Learn more at Kickstarter – $300
The lowly cinder block isn’t good for much other than building. But Cinder Speakers, a collaboration between industrial designer Daniel Ballou and Dashdot, turns a pair of concrete cinder blocks into high fidelity speakers. Since concrete minimizes vibrations the material is a logical choice, or at least from that perspective since you’ll need to find a relatively solid surface on which to rest such hefty speakers, and perhaps line the base with a felt pad or similar to avoid scratches. The kit, still in development stage and with a target price of roughly $150, ships as pre-assembled panels that attach to either side of the blocks and feature a 5-inch driver, a tweeter, a crossover, and an input jack on the right side of the front panels. Where you get the cinder block, on the other hand, is your problem.
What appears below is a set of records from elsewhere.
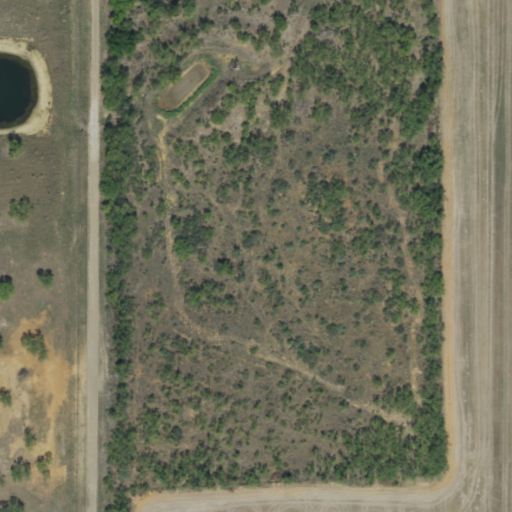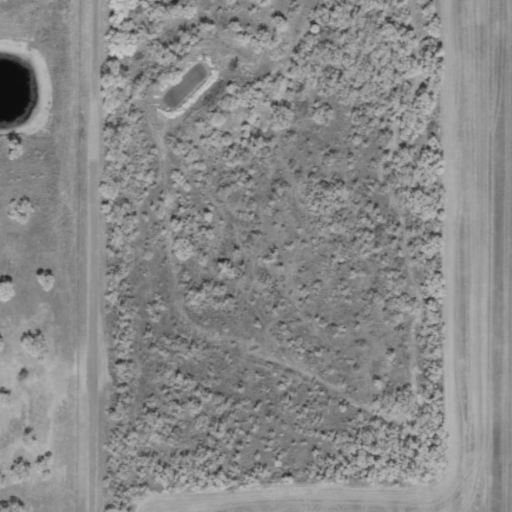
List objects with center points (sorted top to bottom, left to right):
road: (113, 256)
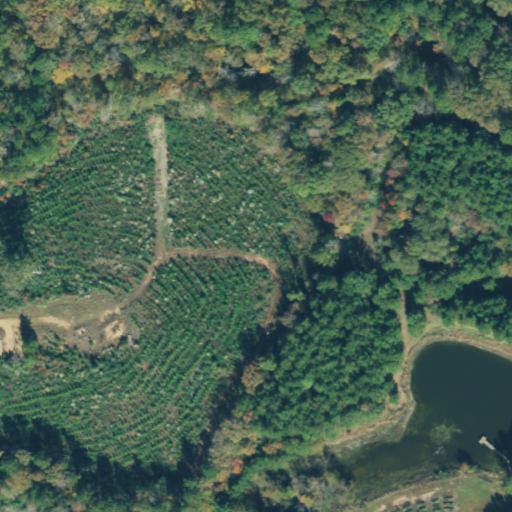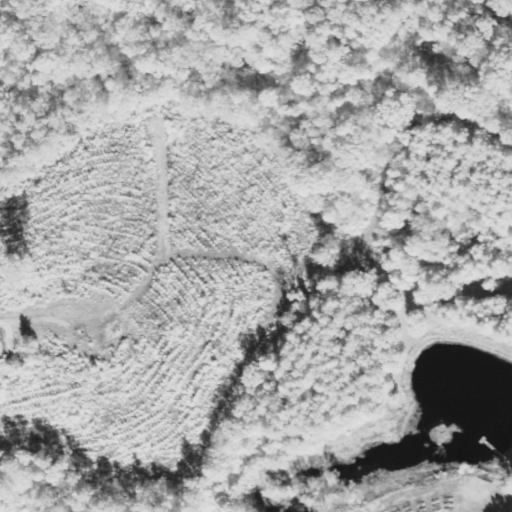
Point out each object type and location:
road: (32, 328)
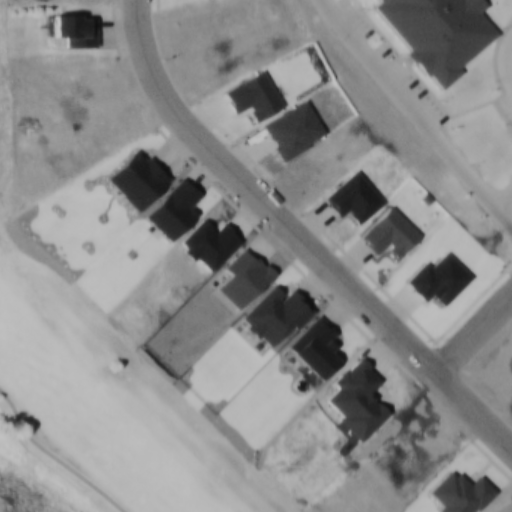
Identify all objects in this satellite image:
road: (302, 234)
road: (473, 331)
park: (90, 390)
road: (53, 456)
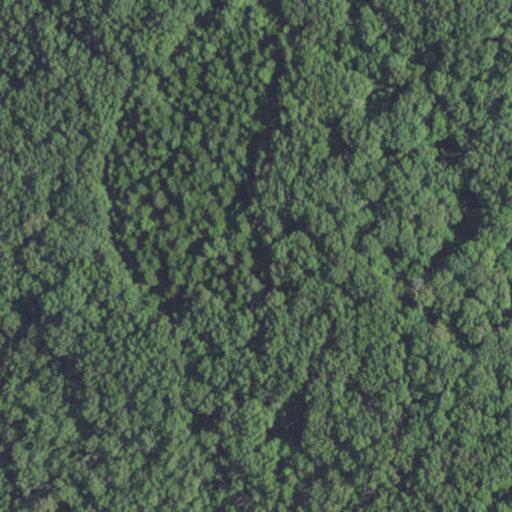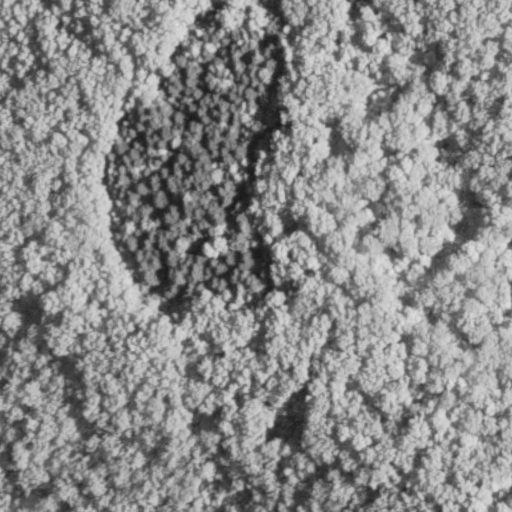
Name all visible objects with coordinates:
road: (9, 506)
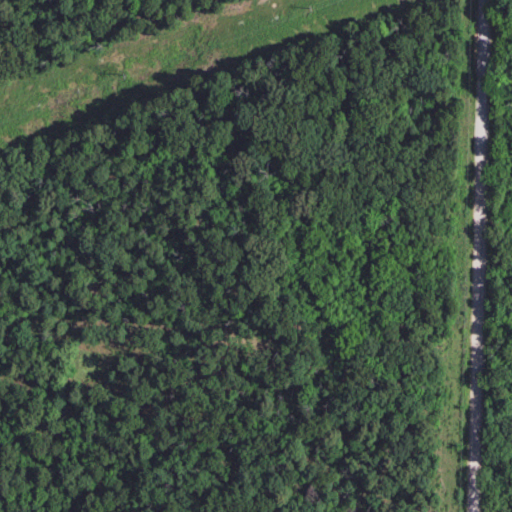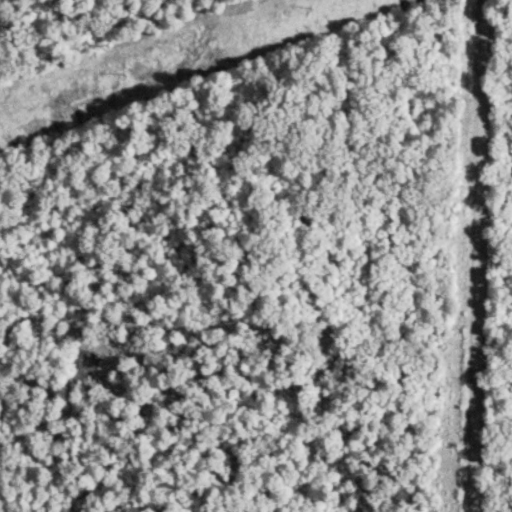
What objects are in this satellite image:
power tower: (118, 75)
road: (467, 255)
road: (19, 375)
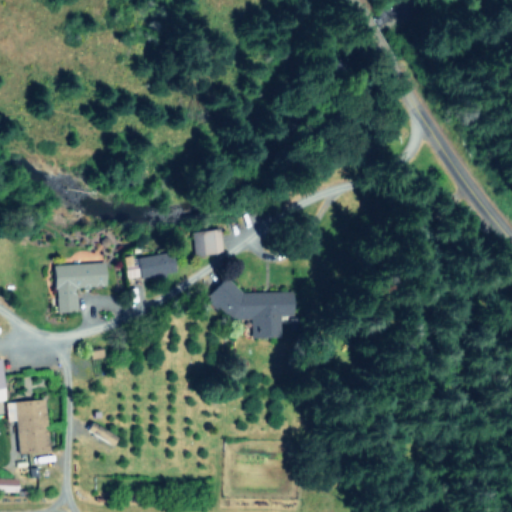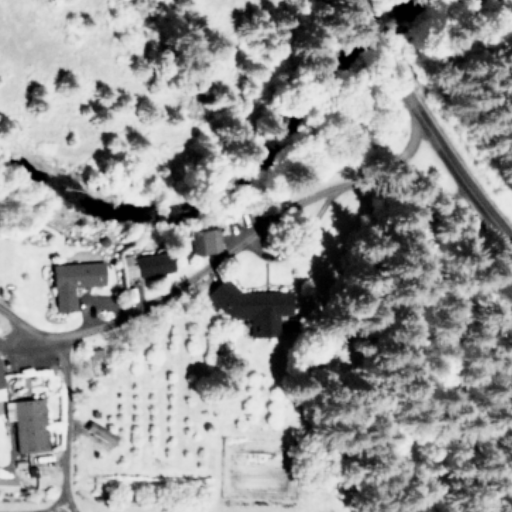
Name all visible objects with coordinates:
road: (424, 123)
building: (209, 240)
road: (224, 245)
crop: (496, 258)
building: (149, 264)
building: (72, 280)
building: (73, 281)
building: (254, 307)
building: (1, 391)
building: (1, 391)
road: (22, 419)
road: (62, 421)
building: (28, 424)
building: (29, 424)
building: (7, 484)
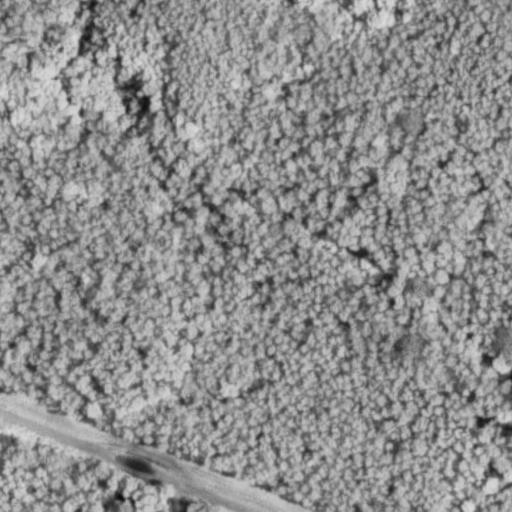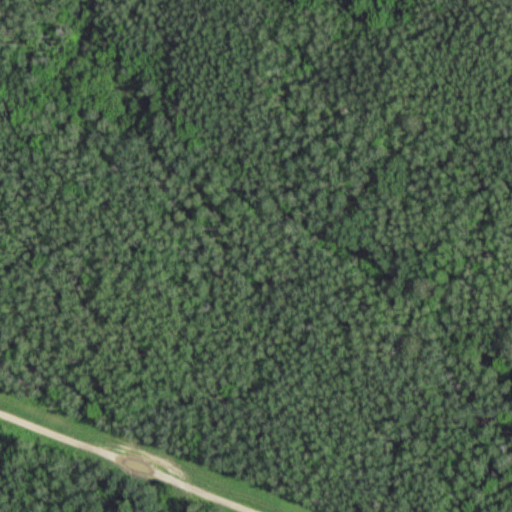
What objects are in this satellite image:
road: (125, 462)
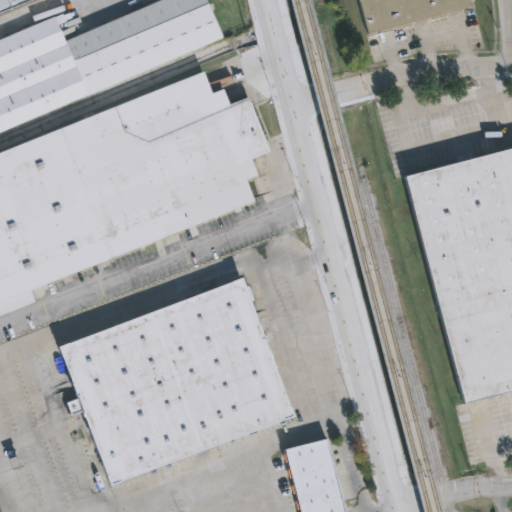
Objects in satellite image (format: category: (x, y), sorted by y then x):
building: (7, 3)
building: (12, 4)
building: (405, 12)
building: (407, 13)
road: (36, 14)
road: (510, 34)
building: (92, 54)
building: (99, 57)
road: (403, 75)
road: (491, 97)
road: (432, 107)
building: (121, 183)
building: (122, 184)
road: (336, 252)
road: (347, 255)
railway: (362, 255)
railway: (373, 256)
road: (161, 262)
building: (468, 265)
building: (470, 268)
road: (172, 286)
railway: (403, 340)
building: (171, 381)
building: (174, 383)
road: (332, 387)
road: (57, 429)
road: (27, 434)
road: (26, 441)
road: (488, 448)
road: (226, 463)
building: (312, 477)
building: (316, 478)
road: (456, 492)
road: (4, 500)
road: (500, 500)
road: (210, 503)
road: (383, 508)
road: (402, 508)
road: (365, 511)
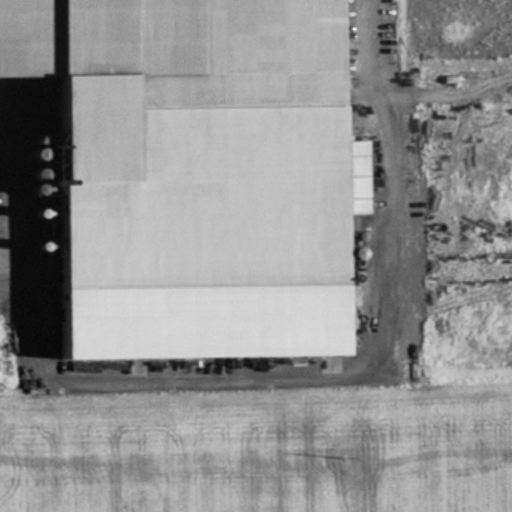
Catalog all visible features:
building: (97, 38)
building: (185, 138)
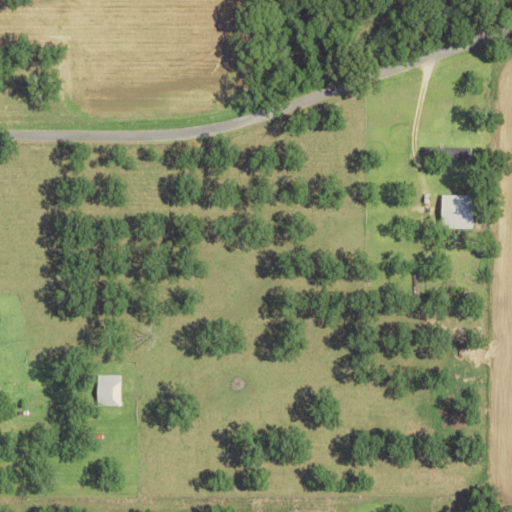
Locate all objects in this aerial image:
road: (262, 118)
building: (446, 152)
building: (455, 211)
building: (107, 390)
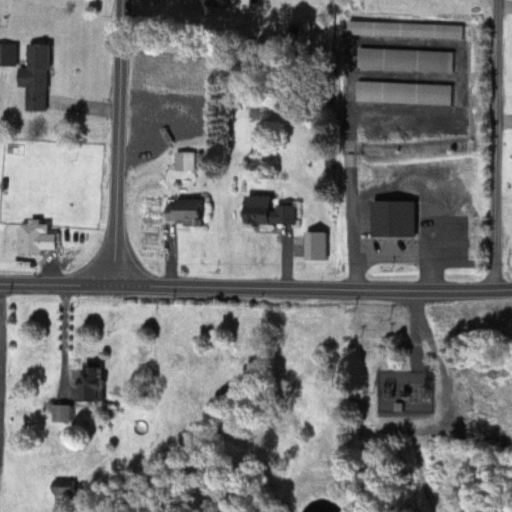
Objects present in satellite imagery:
building: (404, 28)
building: (8, 53)
building: (404, 58)
building: (37, 77)
building: (403, 91)
road: (115, 141)
road: (491, 143)
building: (185, 159)
building: (269, 210)
building: (363, 235)
building: (36, 236)
road: (256, 284)
building: (94, 382)
power substation: (405, 391)
building: (61, 412)
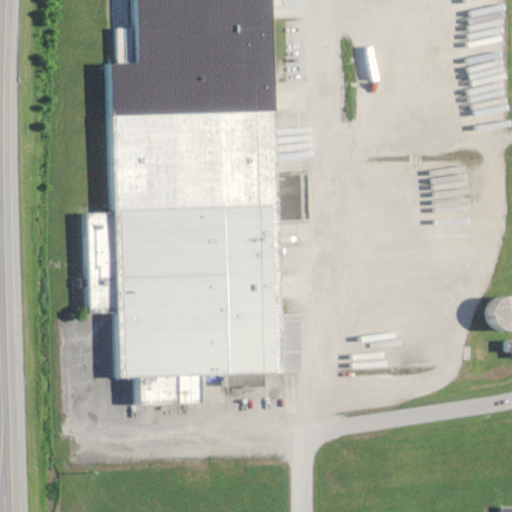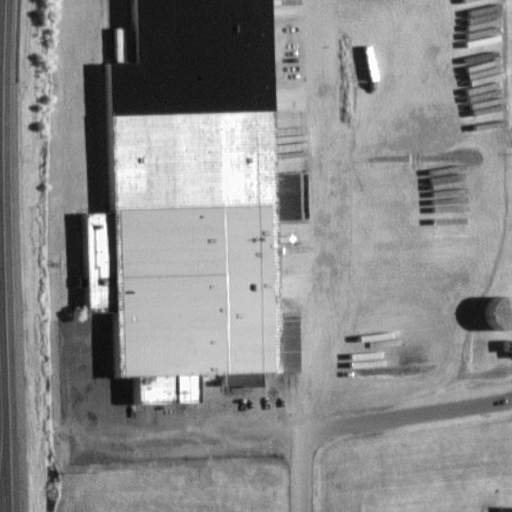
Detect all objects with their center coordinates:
building: (188, 202)
road: (3, 255)
building: (502, 313)
building: (509, 349)
road: (373, 421)
building: (504, 509)
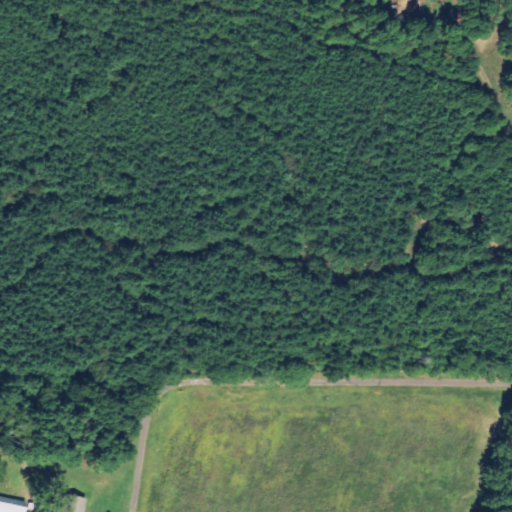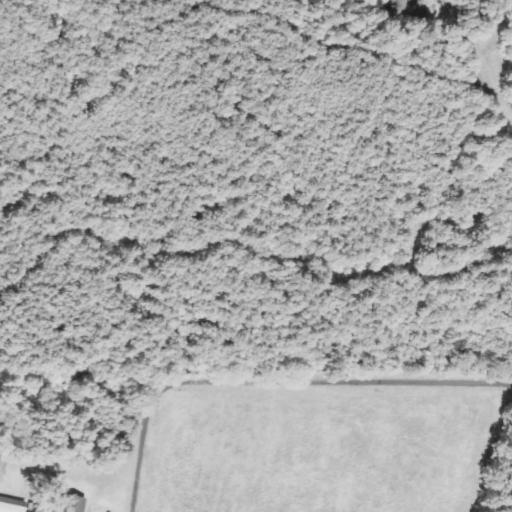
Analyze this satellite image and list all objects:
building: (70, 504)
building: (11, 505)
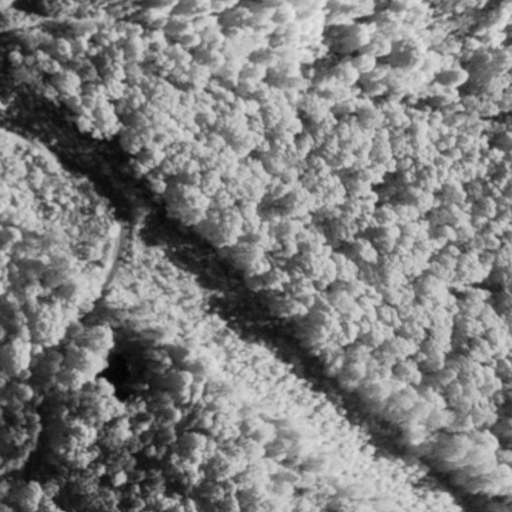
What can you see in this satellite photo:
road: (104, 290)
Built around the same high-resolution armature drivers as their q-JAYS, the q-JAYS Anniversary Edition earphones manages to refine the already spectacular-sounding reference earphones while commemorating the brand’s 10th year making audio equipment. The compact metal injection molded stainless steel housing of each earphone is polished repeatedly for a slightly sooty but reflective shine and paired to sound isolating silicone ear tips in five sizes as well as one pair of memory foam Comply tips. Each side packs in two armature drivers — one for lower frequencies and another that handles midrange and highs — behind an acoustic filter that cleans the sound for precise acoustics with stunning clarity that can accentuate otherwise overlooked and unheard details in music you’ve listened to for years. Despite their compactness the included high-purity oxygen-free copper cables (also twisted to minimize external electromagnetic interference), distinct to the Anniversary Edition, can be unscrewed and removed if they ever need replacing, avoiding you the need to toss the pair should the cables eventually fail. And the same goes for the laser-cut protective filters that block dust and dirt from entering.